*TASK:* Copy each line exactly, starting with the one that contains "- V<sub>BE</sub> decreases" and stopping after the last line of the material below, with nothing else.

------------------------------------

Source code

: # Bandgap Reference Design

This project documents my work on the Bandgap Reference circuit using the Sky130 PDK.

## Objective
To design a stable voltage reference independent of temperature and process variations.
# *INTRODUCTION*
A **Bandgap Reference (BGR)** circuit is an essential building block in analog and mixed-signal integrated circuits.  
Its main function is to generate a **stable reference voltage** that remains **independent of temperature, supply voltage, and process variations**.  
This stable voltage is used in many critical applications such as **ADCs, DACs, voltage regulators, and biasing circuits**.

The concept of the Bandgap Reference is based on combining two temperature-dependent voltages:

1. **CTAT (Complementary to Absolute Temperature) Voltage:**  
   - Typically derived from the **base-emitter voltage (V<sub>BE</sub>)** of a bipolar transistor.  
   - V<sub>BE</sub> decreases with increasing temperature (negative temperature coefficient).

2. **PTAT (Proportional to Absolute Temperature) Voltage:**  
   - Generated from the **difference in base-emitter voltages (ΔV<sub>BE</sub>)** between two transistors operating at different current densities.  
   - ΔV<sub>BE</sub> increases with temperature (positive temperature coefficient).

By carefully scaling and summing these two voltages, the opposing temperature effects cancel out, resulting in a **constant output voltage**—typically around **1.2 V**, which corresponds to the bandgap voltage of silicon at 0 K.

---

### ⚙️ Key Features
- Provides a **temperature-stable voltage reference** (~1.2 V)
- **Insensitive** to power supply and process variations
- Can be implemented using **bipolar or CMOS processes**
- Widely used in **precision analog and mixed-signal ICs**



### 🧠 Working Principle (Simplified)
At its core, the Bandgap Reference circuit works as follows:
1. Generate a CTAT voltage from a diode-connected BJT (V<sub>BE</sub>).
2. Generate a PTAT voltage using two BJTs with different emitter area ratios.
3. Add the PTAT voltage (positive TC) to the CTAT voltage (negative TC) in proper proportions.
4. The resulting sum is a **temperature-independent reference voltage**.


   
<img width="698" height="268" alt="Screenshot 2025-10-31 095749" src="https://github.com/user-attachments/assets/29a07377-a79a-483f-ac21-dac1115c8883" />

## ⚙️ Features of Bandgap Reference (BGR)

------------------------------------

*ANSWER BOX:*
   - V<sub>BE</sub> decreases with increasing temperature (negative temperature coefficient).

2. **PTAT (Proportional to Absolute Temperature) Voltage:**  
   - Generated from the **difference in base-emitter voltages (ΔV<sub>BE</sub>)** between two transistors operating at different current densities.  
   - ΔV<sub>BE</sub> increases with temperature (positive temperature coefficient).

By carefully scaling and summing these two voltages, the opposing temperature effects cancel out, resulting in a **constant output voltage**—typically around **1.2 V**, which corresponds to the bandgap voltage of silicon at 0 K.

---

### ⚙️ Key Features
- Provides a **temperature-stable voltage reference** (~1.2 V)
- **Insensitive** to power supply and process variations
- Can be implemented using **bipolar or CMOS processes**
- Widely used in **precision analog and mixed-signal ICs**



### 🧠 Working Principle (Simplified)
At its core, the Bandgap Reference circuit works as follows:
1. Generate a CTAT voltage from a diode-connected BJT (V<sub>BE</sub>).
2. Generate a PTAT voltage using two BJTs with different emitter area ratios.
3. Add the PTAT voltage (positive TC) to the CTAT voltage (negative TC) in proper proportions.
4. The resulting sum is a **temperature-independent reference voltage**.


   
<img width="698" height="268" alt="Screenshot 2025-10-31 095749" src="https://github.com/user-attachments/assets/29a07377-a79a-483f-ac21-dac1115c8883" />

## ⚙️ Features of Bandgap Reference (BGR)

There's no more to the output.